The bundled demo (examples/sample-api/) is configured with provider: "claudeCode" so npm run demo works without an API key as long as you're logged into the Claude CLI.

Architecture notes

Each subsystem is an Effect Context.Tag interface with a Layer implementation. The orchestrator composes Sandbox, Environment, Runner, Validator, and Agent. Resources are managed via Effect.Scope, so the worktree and the spawned application process are torn down automatically on success, failure, or interrupt.

Spec: docs/superpowers/specs/2026-05-01-forge-v1-design.md.

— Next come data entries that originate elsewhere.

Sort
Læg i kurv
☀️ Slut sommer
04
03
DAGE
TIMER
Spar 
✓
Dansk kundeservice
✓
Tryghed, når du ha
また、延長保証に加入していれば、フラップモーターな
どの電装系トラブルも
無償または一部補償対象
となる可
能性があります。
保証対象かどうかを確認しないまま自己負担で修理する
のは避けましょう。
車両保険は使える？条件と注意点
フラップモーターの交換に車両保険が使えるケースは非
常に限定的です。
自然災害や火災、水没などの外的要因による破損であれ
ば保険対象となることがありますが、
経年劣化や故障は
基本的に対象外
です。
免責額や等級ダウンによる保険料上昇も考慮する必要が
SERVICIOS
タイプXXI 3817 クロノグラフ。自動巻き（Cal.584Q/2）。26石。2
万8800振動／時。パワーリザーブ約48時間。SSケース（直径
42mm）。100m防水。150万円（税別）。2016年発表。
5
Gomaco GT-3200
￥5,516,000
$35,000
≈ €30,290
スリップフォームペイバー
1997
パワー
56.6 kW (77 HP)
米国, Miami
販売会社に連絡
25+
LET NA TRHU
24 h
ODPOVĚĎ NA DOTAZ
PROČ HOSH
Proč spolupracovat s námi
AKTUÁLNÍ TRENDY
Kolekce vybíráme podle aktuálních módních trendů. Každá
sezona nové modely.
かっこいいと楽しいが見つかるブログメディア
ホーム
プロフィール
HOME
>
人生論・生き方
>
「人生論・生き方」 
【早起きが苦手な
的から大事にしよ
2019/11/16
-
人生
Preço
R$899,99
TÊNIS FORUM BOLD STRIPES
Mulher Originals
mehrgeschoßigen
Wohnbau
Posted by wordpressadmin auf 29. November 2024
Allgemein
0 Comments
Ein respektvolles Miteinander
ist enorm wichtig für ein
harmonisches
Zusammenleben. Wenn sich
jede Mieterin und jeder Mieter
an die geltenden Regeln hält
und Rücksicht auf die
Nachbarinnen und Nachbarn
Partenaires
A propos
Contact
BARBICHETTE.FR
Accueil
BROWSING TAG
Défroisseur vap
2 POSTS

Plan: docs/superpowers/plans/2026-05-01-forge-v1-implementation.md.

Constraints

The target project must be its own git repository. Forge uses git worktree add, which requires the target directory to be (or contain) a real git repo. If you point Forge at a non-git directory, sandbox creation will fail or, worse, create a worktree of an enclosing parent repo. The bundled examples/sample-api/ is set up automatically by npm run demo.
Forge copies your .env files into the worktree directory under <projectRoot>/.forge/worktrees/<runId>/. Make sure your project's .gitignore excludes .forge/worktrees/ so secrets do not get committed.
v1 assumes nothing else is bound to the same port the run command listens on. There is no automatic port assignment.

Status

This is a portfolio-grade v1: scope is the smallest slice that proves the self-validation loop end-to-end. See the spec for what is intentionally deferred.